Insgesamt gewann der Fußball-Stratege Guardiola 16 Titel in 17 Jahren mit Barça, dessen Kapitän der 47-malige Nationalspieler von 1997 an war. Noch eindrucksvoller ist die Trophäen-Ausbeute als Trainer. Sagenhafte 14 Titel, darunter zweimal die Champions League, holte der vom Spiegel als „Ego-Shooter“ bezeichnete Guardiola in der vierjährigen Amtszeit. „Guardiola sollte mit Ehren empfangen werden.
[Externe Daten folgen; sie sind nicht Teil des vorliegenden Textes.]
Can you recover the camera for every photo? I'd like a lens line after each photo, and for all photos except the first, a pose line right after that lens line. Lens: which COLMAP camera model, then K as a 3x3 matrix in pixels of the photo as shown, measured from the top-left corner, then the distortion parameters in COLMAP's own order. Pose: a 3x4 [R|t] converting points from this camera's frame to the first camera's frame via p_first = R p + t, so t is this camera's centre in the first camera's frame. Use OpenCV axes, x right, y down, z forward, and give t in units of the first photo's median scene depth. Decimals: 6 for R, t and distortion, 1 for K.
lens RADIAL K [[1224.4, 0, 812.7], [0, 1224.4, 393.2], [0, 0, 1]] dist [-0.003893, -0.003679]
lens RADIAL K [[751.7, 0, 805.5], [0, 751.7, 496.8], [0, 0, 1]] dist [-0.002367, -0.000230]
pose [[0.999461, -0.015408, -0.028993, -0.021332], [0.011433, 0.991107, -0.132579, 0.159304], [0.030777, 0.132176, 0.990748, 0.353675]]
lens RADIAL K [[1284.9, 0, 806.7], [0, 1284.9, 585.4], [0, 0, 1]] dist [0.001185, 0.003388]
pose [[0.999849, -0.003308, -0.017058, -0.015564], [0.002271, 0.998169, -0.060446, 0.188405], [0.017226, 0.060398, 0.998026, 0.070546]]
Und der ehrenhafte Empfang sollte spontan sein“, erklärte Barcelonas Präsident Josep Maria Bartomeu.
Vor seiner Münchner Zeit, die bis 2016 datiert ist und nach Wunsch von Karl-Heinz Rummenigge zu einer Ära werden soll, benötigte der vom Fußball besessene Guardiola ein Sabbatjahr in New York. Als die Jupp-Heynckes-Bayern im Halbfinale 2013 über die Katalanen mit 7:0 in Hin- und Rückspiel hinwegfegten, war der dreifache Familienvater nicht mehr im Amt. Als zuvor aber der FC Barcelona den Klinsmann-Münchnern 2009 eine 4:0-Lektion erteilte, war Guardiola gerade zu seinem ersten Königsklassen-Triumph aufgebrochen. Tragisch: Sein früherer Assistent und langjähriger Freund Tito Vilanova starb vor einem Jahr an Krebs.
Erinnerungen an die Jahrzehnte von einst werden für Guardiola („Nur das Triple ist gut genug in großen Vereinen“) nicht auszublenden sein. Die ohnehin aufreibende Spielvorbereitung wird noch mehr Kraft kosten als sonst. Seine aktuellen Stars sind aber davon überzeugt, dass ihr Trainer-Genie anders als beim Halbfinal-Debakel vor einem Jahr gegen Real die passende Strategie findet. „Der Trainer wird uns ein Rezept an die Hand geben – den Rest müssen wir Spieler erledigen“, erklärte Weltmeister Thomas Müller. „Més que un club“, mehr als ein Verein, lautet das Vereinsmotto des FC Barcelona. „Més que un partit“, mehr als ein Spiel, heißt es nun für Guardiola selbst.